Der nächste Tag war dann mit Sightseeing verknüpft. Wir fuhren mit dem Bus zum Westlake, der wohl die höchste aller Sehenswürdigkeiten in Hangzhou ist. Meiling erzählte uns dann auch die Geschichte des Sees, die Ingo und mir fast die Füsse hat einschlafen lassen. Es hätte zwar, direkt am See, einen Starbucks gegeben, aber wir erkundeten lieber auf Mietfahrrädern die Umgebung. Das ist nämlich das Beste an HZ: Fahrräder, die man mit einer Chipkarte ausbuchen kann und die, bei Nutzung unter eine Stunde, nichts kosten. Rock'n Roll. Es gibt nichts cooleres, als eine belebte 4-spurige Straße in einer Chinesischen Großstsadt zu kreuzen. Natürlich dann, wenn eigentlich die anderen Grün hätten. Das war eine superlustige Sache, wobei Meiling, die ihr Fahrrad letztes Jahr verschenkt hat, da sie nie zum fahren kam, am Anfang doch etwas Schiss hatte. Das legte sich aber schnell ;)

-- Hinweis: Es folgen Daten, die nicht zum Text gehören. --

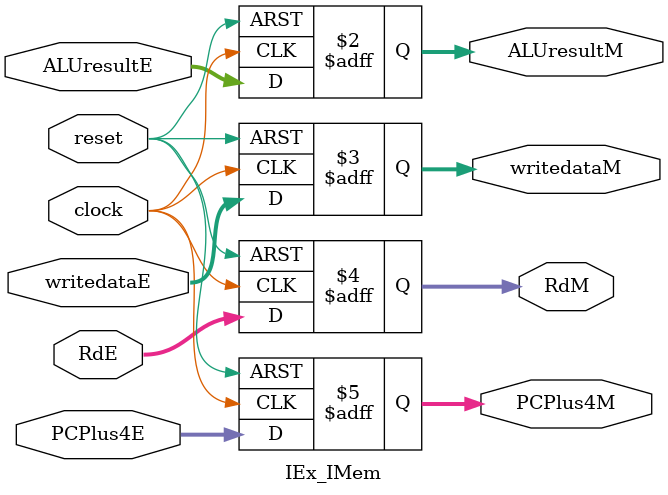
<source format=v>
module IEx_IMem(
	input clock, reset,
	input [31:0] ALUresultE, writedataE,
	input [4:0] RdE,
	input [31:0] PCPlus4E,
	output reg [31:0] ALUresultM, writedataM,
	output reg [4:0] RdM,
	output reg [31:0] PCPlus4M
);
always @( posedge clock, posedge reset) begin
	if(reset) begin
		ALUresultM <= 0;
		writedataM <= 0;
		RdM 	   <= 0;
		PCPlus4M   <= 0;
	 end
	else begin
		ALUresultM <= ALUresultE;
		writedataM <= writedataE;
		RdM 	   <= RdE;
		PCPlus4M   <= PCPlus4E;
	  end
	end
endmodule	
</source>
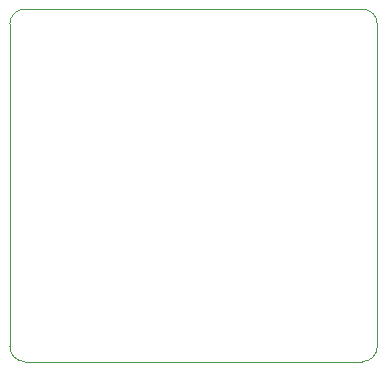
<source format=gbr>
%TF.GenerationSoftware,KiCad,Pcbnew,6.0.7-f9a2dced07~116~ubuntu20.04.1*%
%TF.CreationDate,2022-09-17T15:12:38-07:00*%
%TF.ProjectId,MAG_encoder_adapter,4d41475f-656e-4636-9f64-65725f616461,rev?*%
%TF.SameCoordinates,Original*%
%TF.FileFunction,Profile,NP*%
%FSLAX46Y46*%
G04 Gerber Fmt 4.6, Leading zero omitted, Abs format (unit mm)*
G04 Created by KiCad (PCBNEW 6.0.7-f9a2dced07~116~ubuntu20.04.1) date 2022-09-17 15:12:38*
%MOMM*%
%LPD*%
G01*
G04 APERTURE LIST*
%TA.AperFunction,Profile*%
%ADD10C,0.100000*%
%TD*%
G04 APERTURE END LIST*
D10*
X154940000Y-100965000D02*
X154940000Y-128270000D01*
X186055000Y-100965000D02*
G75*
G03*
X184785000Y-99695000I-1270000J0D01*
G01*
X186055000Y-128270000D02*
X186055000Y-100965000D01*
X184785000Y-99695000D02*
X156210000Y-99695000D01*
X184785000Y-129540000D02*
G75*
G03*
X186055000Y-128270000I0J1270000D01*
G01*
X154940000Y-128270000D02*
G75*
G03*
X156210000Y-129540000I1270000J0D01*
G01*
X156210000Y-129540000D02*
X184785000Y-129540000D01*
X156210000Y-99695000D02*
G75*
G03*
X154940000Y-100965000I0J-1270000D01*
G01*
M02*

</source>
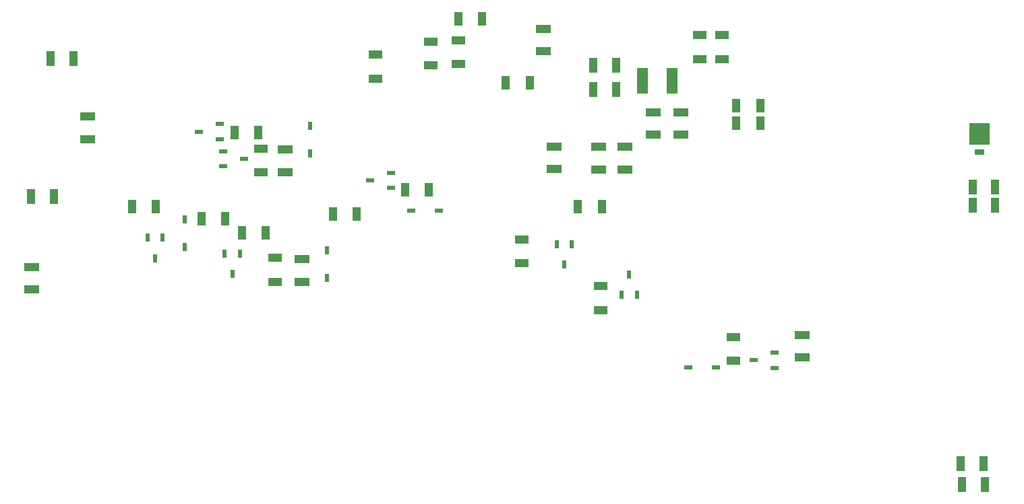
<source format=gbp>
G04*
G04 #@! TF.GenerationSoftware,Altium Limited,Altium Designer,19.0.10 (269)*
G04*
G04 Layer_Color=128*
%FSLAX44Y44*%
%MOMM*%
G71*
G01*
G75*
%ADD19R,1.8000X1.0500*%
%ADD27R,1.0300X1.8700*%
%ADD28R,1.0500X1.8000*%
%ADD29R,1.0000X0.6000*%
%ADD30R,0.6000X1.0000*%
%ADD34R,2.5400X2.6700*%
%ADD35R,1.2700X0.7620*%
%ADD39R,1.8700X1.0300*%
%ADD113R,1.4000X3.3000*%
%ADD114R,1.1112X0.6008*%
%ADD115R,0.6008X1.1112*%
D19*
X1056386Y746746D02*
D03*
Y776746D02*
D03*
X957326Y805510D02*
D03*
Y835510D02*
D03*
X1180846Y1092530D02*
D03*
Y1062530D02*
D03*
X1208786D02*
D03*
Y1092530D02*
D03*
X877316Y1085940D02*
D03*
Y1055940D02*
D03*
X843026Y1084670D02*
D03*
Y1054670D02*
D03*
X773176Y1067920D02*
D03*
Y1037920D02*
D03*
X647700Y812306D02*
D03*
Y782306D02*
D03*
X1222756Y712560D02*
D03*
Y682560D02*
D03*
X629666Y949810D02*
D03*
Y919810D02*
D03*
D27*
X1538708Y527050D02*
D03*
X1510308D02*
D03*
X1552000Y878602D02*
D03*
X1523600D02*
D03*
X1508784Y553466D02*
D03*
X1537184D02*
D03*
X1523600Y901602D02*
D03*
X1552000D02*
D03*
X369292Y889762D02*
D03*
X340892D02*
D03*
X393930Y1062990D02*
D03*
X365530D02*
D03*
X1075666Y1054430D02*
D03*
X1047266D02*
D03*
X1075666Y1023950D02*
D03*
X1047266D02*
D03*
D28*
X1256806Y982040D02*
D03*
X1226806D02*
D03*
X750076Y867740D02*
D03*
X720076D02*
D03*
X554976Y861390D02*
D03*
X584976D02*
D03*
X1226806Y1003630D02*
D03*
X1256806D02*
D03*
X810486Y898220D02*
D03*
X840486D02*
D03*
X467586Y876630D02*
D03*
X497586D02*
D03*
X605776Y843850D02*
D03*
X635776D02*
D03*
X596378Y970026D02*
D03*
X626378D02*
D03*
X907556Y1112850D02*
D03*
X877556D02*
D03*
X1027670Y876808D02*
D03*
X1057670D02*
D03*
X967246Y1032840D02*
D03*
X937246D02*
D03*
D29*
X766734Y909980D02*
D03*
X792734Y919480D02*
D03*
Y900480D02*
D03*
X1248872Y683514D02*
D03*
X1274872Y693014D02*
D03*
Y674014D02*
D03*
X608122Y936752D02*
D03*
X582122Y927252D02*
D03*
Y946252D02*
D03*
X551642Y971042D02*
D03*
X577642Y980542D02*
D03*
Y961542D02*
D03*
D30*
X506172Y837692D02*
D03*
X487172D02*
D03*
X496672Y811692D02*
D03*
X1092200Y791510D02*
D03*
X1101700Y765510D02*
D03*
X1082700D02*
D03*
X1010666Y803610D02*
D03*
X1001166Y829610D02*
D03*
X1020166D02*
D03*
X593598Y791926D02*
D03*
X584098Y817926D02*
D03*
X603098D02*
D03*
D34*
X1531800Y968587D02*
D03*
D35*
Y945077D02*
D03*
D39*
X412242Y990292D02*
D03*
Y961892D02*
D03*
X680974Y782344D02*
D03*
Y810744D02*
D03*
X1309624Y687094D02*
D03*
Y715494D02*
D03*
X660146Y920280D02*
D03*
Y948680D02*
D03*
X341884Y800734D02*
D03*
Y772334D02*
D03*
X983996Y1100380D02*
D03*
Y1071980D02*
D03*
X1121966Y967160D02*
D03*
Y995560D02*
D03*
X1156716Y967160D02*
D03*
Y995560D02*
D03*
X997458Y924076D02*
D03*
Y952476D02*
D03*
X1086866Y923390D02*
D03*
Y951790D02*
D03*
X1053846D02*
D03*
Y923390D02*
D03*
D113*
X1108366Y1035380D02*
D03*
X1146366D02*
D03*
D114*
X853186Y871550D02*
D03*
X818686D02*
D03*
X1166666Y674700D02*
D03*
X1201166D02*
D03*
D115*
X533756Y860860D02*
D03*
Y826360D02*
D03*
X712216Y821490D02*
D03*
Y786990D02*
D03*
X691134Y978386D02*
D03*
Y943886D02*
D03*
M02*

</source>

Abends ging es dann noch einen Trinken, wobei wir ca. eine Stunde lang in der Gegend rumfuhren, da die jungen Füchse nicht wussten wo man hingehen könnte. Als dann, es war kurz vor Mitternacht, die dumme Bedienung einen Mindestverzehr von ca. 70€ auslobte, platzte mir, verständlicherweise ;-), der Kragen. Der nächste Laden war aber auch um einiges angenehmer.
Wie lange wir in HZ blieben hab ich übrigens schon wieder vergessen! Danach ging es nach Guangzhou und Hong Kong, was aber Gegenstand des nächsten Reiseberichts sein wird. Oder auch nicht, hehe.